Some then will wonder what this does both to the red-letter mentality (it never was right, it always was modernity’s mindset) but also to something like the Gospel of Thomas, which is Dunn’s next section, but I will cut to the chase on this:
It is free-floating teaching, without substantive historical anchor. Nor are there any indications that Thomas’s distinctive message was itself part of the immediate impact made by Jesus. The basic narrative of Thomas is too distinctive and too different from the other first-century indications of the impact made by Jesus for us to find a root for the Thomas perspective in Jesus’ mission or the early oral Jesus tradition (400).

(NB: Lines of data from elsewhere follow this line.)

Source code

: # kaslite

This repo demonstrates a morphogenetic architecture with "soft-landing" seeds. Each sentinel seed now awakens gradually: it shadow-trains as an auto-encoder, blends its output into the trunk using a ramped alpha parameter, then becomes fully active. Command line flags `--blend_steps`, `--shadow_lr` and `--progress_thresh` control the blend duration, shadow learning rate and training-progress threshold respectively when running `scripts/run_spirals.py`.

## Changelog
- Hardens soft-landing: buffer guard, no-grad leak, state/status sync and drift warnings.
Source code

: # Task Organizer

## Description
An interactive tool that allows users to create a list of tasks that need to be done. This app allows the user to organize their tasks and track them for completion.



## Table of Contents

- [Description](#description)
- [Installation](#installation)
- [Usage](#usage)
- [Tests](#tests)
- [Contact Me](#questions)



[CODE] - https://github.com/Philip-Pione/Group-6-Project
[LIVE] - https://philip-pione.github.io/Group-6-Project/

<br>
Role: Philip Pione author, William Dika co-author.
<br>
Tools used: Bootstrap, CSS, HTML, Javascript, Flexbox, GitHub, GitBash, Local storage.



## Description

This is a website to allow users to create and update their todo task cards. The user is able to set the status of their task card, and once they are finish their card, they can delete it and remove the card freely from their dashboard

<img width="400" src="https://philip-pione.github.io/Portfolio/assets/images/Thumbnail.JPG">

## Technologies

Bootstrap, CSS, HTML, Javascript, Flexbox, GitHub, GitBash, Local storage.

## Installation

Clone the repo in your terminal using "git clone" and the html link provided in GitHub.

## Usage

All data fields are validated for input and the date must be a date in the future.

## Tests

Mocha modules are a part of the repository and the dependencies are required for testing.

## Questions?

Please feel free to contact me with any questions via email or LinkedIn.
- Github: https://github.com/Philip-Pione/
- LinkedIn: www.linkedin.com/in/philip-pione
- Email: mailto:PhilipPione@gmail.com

In short, in terms of genre and literary form, ‘Gospel’ may seem to be the most natural title for Thomas. But Thomas’s structure and content are so different from the ‘gospel’ as given definition by Paul and the canonical Gospels, that the ‘Gospel of Thomas‘ can and should be judged a misnomer. And if the title persists, as now well established, Thomas has to be judged to be a very different gospel from the Gospels of the NT. Its exclusion from the canon of the NT, the canon of the fourfold Jesus tradition, is both understandable and was entirely appropriate (402).